Benoni Danks was born in Northampton, Massachusetts, the son of Robert Danks and Rebecca Rust. In 1745, he married Mary Morris. He first commanded a ranger company during the Seven Years' War (1756-1762). His company operated in the Chignecto area during the Petitcodiac River Campaign and later the St. John River Campaign, both part of the Expulsion of the Acadians. He was active against the French and their native allies—for the most part the Mi'kmaq. In 1756 his company, men raised mainly in New England, was expanded and became an independent ranger unit in the British Army—often referred to as Danks' Rangers. The company was active between 1756 and 1762 (when it was disbanded). It averaged about 100 men. The unit was based out of Fort Cumberland on the Isthmus of Chignecto, and frequently skirmished with Mi'kmaq Indians and Acadian rebels during a prolonged insurgency against British rule in the area (lasting from 1755 to 1760). It is alleged that his unit turned in the scalps of Acadians for bounties, claiming that they were from natives.[1] The rangers carried out raids against French settlers on the Petitcodiac River and also participated in the siege of Quebec. The unit suffered heavy casualties in the skirmishing around the edges of the siege, and for a time, after Danks was seriously wounded, were incorporated into the ranger company of Captain Moses Hazen. In 1761, he was granted land in Cumberland County. His company often operated in tandem with Gorham's Rangers, based out of Halifax, and after 1761, the two companies were combined into a Nova Scotia ranging corps, led by Major Joseph Gorham. As part of this corps, Danks and his company took part in the Siege of Havana in 1762, where, according to Israel Putnam, he sold his commission in the rangers.Two years later, Danks was named a justice of the peace and militia commander for Cumberland County. In 1767, he was named collector of duties on alcohol, tea, coffee and playing cards.

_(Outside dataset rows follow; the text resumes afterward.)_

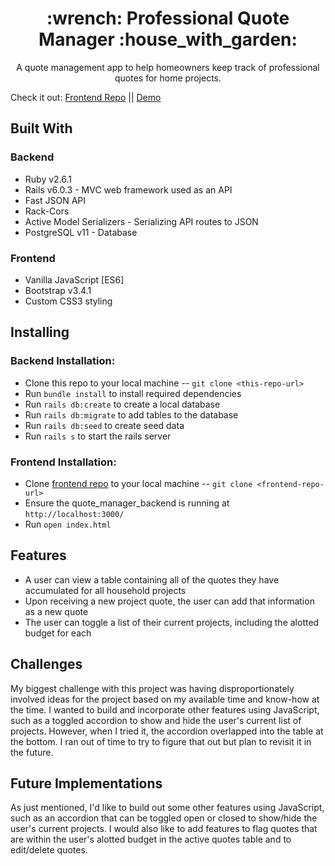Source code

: <h1 align="center">:wrench: Professional Quote Manager :house_with_garden:</h1>
<p align="center">A quote management app to help homeowners keep track of professional quotes for home projects.</p>

Check it out: [Frontend Repo](https://github.com/ejgann/quote_manager_frontend) ||  [Demo](https://vimeo.com/497047241)

## Built With

### Backend  
* Ruby v2.6.1
* Rails v6.0.3 - MVC web framework used as an API
* Fast JSON API 
* Rack-Cors
* Active Model Serializers - Serializing API routes to JSON
* PostgreSQL v11 - Database

### Frontend  
* Vanilla JavaScript [ES6]
* Bootstrap v3.4.1
* Custom CSS3 styling

## Installing

### Backend Installation:
* Clone this repo to your local machine -- `git clone <this-repo-url>`
* Run `bundle install` to install required dependencies
* Run `rails db:create` to create a local database
* Run `rails db:migrate` to add tables to the database
* Run `rails db:seed` to create seed data
* Run `rails s` to start the rails server

### Frontend Installation:
* Clone [frontend repo](https://github.com/ejgann/quote_manager_frontend) to your local machine -- `git clone <frontend-repo-url>`
* Ensure the quote_manager_backend is running at `http://localhost:3000/`
* Run `open index.html`

## Features
* A user can view a table containing all of the quotes they have accumulated for all household projects
* Upon receiving a new project quote, the user can add that information as a new quote
* The user can toggle a list of their current projects, including the alotted budget for each

## Challenges
My biggest challenge with this project was having disproportionately involved ideas for the project based on my available time and know-how at the time. I wanted to build and incorporate other features using JavaScript, such as a toggled accordion to show and hide the user's current list of projects. However, when I tried it, the accordion overlapped into the table at the bottom. I ran out of time to try to figure that out but plan to revisit it in the future.

## Future Implementations
As just mentioned, I'd like to build out some other features using JavaScript, such as an accordion that can be toggled open or closed to show/hide the user's current projects. I would also like to add features to flag quotes that are within the user's alotted budget in the active quotes table and to edit/delete quotes.
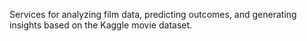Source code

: Services for analyzing film data, predicting outcomes, and generating insights based on the Kaggle movie dataset.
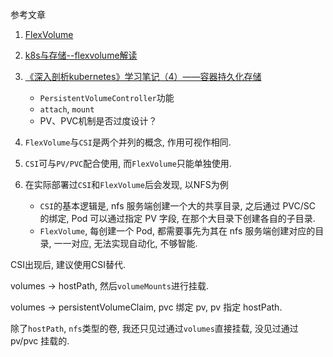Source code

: 参考文章

1. [FlexVolume](https://feisky.gitbooks.io/kubernetes/plugins/flex-volume.html)
2. [k8s与存储--flexvolume解读](https://segmentfault.com/a/1190000020320771)
3. [《深入剖析kubernetes》学习笔记（4）——容器持久化存储](https://www.cnblogs.com/liweijiee/p/14365371.html)
    - `PersistentVolumeController`功能
    - `attach`, `mount`
    - PV、PVC机制是否过度设计？

1. `FlexVolume`与`CSI`是两个并列的概念, 作用可视作相同.
2. `CSI`可与`PV/PVC`配合使用, 而`FlexVolume`只能单独使用.
3. 在实际部署过`CSI`和`FlexVolume`后会发现, 以NFS为例
    - `CSI`的基本逻辑是, nfs 服务端创建一个大的共享目录, 之后通过 PVC/SC 的绑定, Pod 可以通过指定 PV 字段, 在那个大目录下创建各自的子目录.
    - `FlexVolume`, 每创建一个 Pod, 都需要事先为其在 nfs 服务端创建对应的目录, 一一对应, 无法实现自动化, 不够智能.

CSI出现后, 建议使用CSI替代.


volumes -> hostPath, 然后`volumeMounts`进行挂载.

volumes -> persistentVolumeClaim, pvc 绑定 pv, pv 指定 hostPath.

除了`hostPath`, `nfs`类型的卷, 我还只见过通过`volumes`直接挂载, 没见过通过 pv/pvc 挂载的.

Sympathetic to the American Revolution, Danks was captured after taking part in a rebellion - the Battle of Fort Cumberland - led by Jonathan Eddy and died at Windsor, Nova Scotia from an infected wound.

He is probably the namesake of Danks Point in Baie Verte, New Brunswick.


  1. ^ Letter of Hugh Graham, 1791, quoted in John Knox, An Historical Journal of the Campaigns in North America for the Years 1757, 1758, 1759, and 1760 ed. Arthur G. Doughty (3 vols.; Toronto: The Champlain Society, 1914-16), 196-7.